I like that while Deakin has a romantic streak and sees magic in both trees and wood, he also talks about the practicalities of maintaining the trees and the forests and the hard work it can involve. I enjoyed the fact that he writes from his own personal experiences of maintaining trees and hedges, woodworking, growing fruit trees. There is a depth of knowledge and feeling that is often missing from books where the authors have taken more of a passing interest (however heartfelt) just for the purpose of writing a book. "Wildwood" describes a substantial, practical and even-handed relationship between man and nature, a world where people live in partnership with the trees: management of the forests is essential if they are to be used sustainably as sources of food, materials and fuel, and if they are mismanaged then both forests and people will suffer. With this comes a recognition that change is inevitable, and that conserving the forests as a public resource while still exploiting them is an ongoing challenge.
Deakin's style is low-key but friendly. There's no polemic: instead, his ethusiasm for and knowledge of trees is implicit through the entire book. When writes about the construction of "benders" (tent-like shelters made from lengths of supple wood bent into arches), or the work of "coppicing" trees and "plashing" a hedgerow (respectively, cutting trees down to stumps to harvest the wood, and weaving together branches in the hedge to form an impenetrable barrier), it's without any real introduction - almost as if Deakin credits the reader with sufficient where-with-all to go and find out about the technical details themselves, since this book isn't about that stuff.
Like "Waterlog" the book gave me a sense of life in a different Britain to one that I know, where people have a different relationship to the land. However, this book extends beyond Britain, to Australia and Eastern Europe. One of the most memorable sections describes a journey that begins with a search for the ancestors of apples in the Tien Shan mountains of Khazakstan and ends with Deakin travelling through the walnut forests of Kyrgystan.
In other parts of the book he touches on such diverse topics as green men, the use of wood veneers in Jaguar motor cars, observing moths at night in the forest, and David Nash's "Wooden Boulder" (a wandering artwork that floated down a river and into an estuary, and which the artist periodically goes in search of by boat). Along the way Deakin throws out all kinds of fascinating facts inspired by the things he's describing. I also enjoyed his observations, which often reminded me of my own experiences - for example, seeing birds and plants in foreign lands that reminded him of the wildlife back home in Britain, or his hoarding of wood for woodworking (like Kyle's hoarding of fabric for sewing, or my hoarding of books).

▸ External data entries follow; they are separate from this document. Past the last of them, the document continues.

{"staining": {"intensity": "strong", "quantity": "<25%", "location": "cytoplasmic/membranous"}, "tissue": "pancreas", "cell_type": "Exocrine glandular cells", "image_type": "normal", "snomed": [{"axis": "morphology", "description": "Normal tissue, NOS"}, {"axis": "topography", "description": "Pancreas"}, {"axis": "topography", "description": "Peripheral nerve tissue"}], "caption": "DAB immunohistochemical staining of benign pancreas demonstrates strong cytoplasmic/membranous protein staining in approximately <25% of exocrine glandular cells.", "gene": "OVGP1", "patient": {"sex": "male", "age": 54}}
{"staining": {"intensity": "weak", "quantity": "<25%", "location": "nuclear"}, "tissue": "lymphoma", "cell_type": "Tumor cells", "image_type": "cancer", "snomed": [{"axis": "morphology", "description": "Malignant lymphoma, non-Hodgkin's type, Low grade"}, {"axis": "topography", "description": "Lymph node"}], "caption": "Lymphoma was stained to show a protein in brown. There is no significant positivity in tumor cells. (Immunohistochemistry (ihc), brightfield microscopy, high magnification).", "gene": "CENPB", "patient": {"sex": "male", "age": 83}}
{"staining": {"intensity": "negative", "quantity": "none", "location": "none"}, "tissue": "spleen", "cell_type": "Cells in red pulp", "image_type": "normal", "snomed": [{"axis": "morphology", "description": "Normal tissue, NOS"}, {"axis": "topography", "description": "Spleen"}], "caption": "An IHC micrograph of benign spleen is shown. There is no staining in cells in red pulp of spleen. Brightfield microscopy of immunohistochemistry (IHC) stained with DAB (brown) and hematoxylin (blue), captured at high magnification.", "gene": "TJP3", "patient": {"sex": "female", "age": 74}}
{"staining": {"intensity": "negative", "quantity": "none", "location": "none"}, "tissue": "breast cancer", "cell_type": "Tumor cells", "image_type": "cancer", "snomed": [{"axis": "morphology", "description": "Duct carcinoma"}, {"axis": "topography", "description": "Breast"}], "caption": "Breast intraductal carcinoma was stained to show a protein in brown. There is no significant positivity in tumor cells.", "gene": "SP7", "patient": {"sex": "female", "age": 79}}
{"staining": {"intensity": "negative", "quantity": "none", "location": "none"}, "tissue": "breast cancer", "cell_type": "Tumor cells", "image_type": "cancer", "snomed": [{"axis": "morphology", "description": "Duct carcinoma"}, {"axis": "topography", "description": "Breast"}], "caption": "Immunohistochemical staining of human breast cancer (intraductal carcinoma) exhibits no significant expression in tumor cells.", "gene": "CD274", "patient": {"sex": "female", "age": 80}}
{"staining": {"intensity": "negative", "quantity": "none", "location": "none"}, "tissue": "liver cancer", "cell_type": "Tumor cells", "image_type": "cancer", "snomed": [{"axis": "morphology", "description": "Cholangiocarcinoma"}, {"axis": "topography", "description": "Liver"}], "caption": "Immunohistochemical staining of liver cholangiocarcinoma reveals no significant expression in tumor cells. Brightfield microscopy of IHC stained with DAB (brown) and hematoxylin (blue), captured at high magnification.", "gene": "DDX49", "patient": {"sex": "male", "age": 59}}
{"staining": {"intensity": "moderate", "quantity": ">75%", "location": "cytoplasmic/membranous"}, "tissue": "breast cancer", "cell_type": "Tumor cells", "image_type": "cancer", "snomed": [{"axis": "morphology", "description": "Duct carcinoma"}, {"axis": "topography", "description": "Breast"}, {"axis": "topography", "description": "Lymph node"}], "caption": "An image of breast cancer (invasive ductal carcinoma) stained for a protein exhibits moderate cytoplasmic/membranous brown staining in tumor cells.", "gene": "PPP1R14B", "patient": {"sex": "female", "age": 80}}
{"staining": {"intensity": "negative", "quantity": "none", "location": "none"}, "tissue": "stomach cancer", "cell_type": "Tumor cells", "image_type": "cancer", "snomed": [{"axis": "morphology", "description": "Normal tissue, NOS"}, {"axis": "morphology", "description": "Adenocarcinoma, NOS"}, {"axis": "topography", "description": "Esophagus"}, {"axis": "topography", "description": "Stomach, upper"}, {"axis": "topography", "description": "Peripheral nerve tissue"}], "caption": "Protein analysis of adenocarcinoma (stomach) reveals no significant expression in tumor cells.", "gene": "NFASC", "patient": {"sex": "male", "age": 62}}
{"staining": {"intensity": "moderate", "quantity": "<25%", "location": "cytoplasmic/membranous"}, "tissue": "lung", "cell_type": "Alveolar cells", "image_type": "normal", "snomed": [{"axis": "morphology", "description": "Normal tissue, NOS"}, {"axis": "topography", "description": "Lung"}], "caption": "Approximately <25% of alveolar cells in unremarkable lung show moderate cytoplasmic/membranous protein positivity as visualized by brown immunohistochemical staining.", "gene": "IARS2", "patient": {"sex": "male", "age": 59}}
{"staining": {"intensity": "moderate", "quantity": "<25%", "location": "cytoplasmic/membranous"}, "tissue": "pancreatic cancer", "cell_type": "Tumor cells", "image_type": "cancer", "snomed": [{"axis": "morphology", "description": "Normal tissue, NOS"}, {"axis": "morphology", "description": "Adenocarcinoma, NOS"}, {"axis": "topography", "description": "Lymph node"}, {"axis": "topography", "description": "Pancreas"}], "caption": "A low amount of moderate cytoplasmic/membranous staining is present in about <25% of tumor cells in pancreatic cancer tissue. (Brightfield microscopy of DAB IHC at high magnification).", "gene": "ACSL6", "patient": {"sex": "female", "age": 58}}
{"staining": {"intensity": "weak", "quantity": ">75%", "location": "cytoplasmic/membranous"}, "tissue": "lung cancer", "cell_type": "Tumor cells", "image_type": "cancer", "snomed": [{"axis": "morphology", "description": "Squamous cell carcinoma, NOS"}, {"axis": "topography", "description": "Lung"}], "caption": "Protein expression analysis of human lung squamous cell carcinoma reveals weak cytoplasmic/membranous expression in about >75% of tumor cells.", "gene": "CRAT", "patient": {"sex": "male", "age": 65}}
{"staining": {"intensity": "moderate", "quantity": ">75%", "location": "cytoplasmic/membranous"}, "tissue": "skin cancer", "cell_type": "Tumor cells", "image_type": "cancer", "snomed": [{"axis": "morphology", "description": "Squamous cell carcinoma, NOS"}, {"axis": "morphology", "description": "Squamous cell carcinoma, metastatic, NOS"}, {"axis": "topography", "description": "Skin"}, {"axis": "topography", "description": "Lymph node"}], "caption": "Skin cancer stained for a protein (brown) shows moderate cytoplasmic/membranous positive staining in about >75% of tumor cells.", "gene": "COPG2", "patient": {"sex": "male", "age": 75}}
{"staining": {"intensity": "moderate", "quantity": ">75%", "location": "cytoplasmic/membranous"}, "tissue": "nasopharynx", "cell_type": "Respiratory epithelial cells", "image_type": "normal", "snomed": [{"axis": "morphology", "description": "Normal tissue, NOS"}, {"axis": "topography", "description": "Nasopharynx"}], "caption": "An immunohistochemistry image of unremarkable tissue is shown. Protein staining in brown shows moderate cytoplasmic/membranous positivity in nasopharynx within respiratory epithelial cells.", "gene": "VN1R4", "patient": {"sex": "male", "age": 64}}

I suppose that it was fitting that a book about trees should take a while to read, since the rhythm of the lives of trees themselves are much slower than those of people like me. Sadly Roger Deakin died in August 2006 at age 63 shortly after completing the manuscript for "WildWood" (you can read an obituary in the Guardian), but this book and "Waterlog" (with their love for living in and with nature) form a great legacy to leave behind.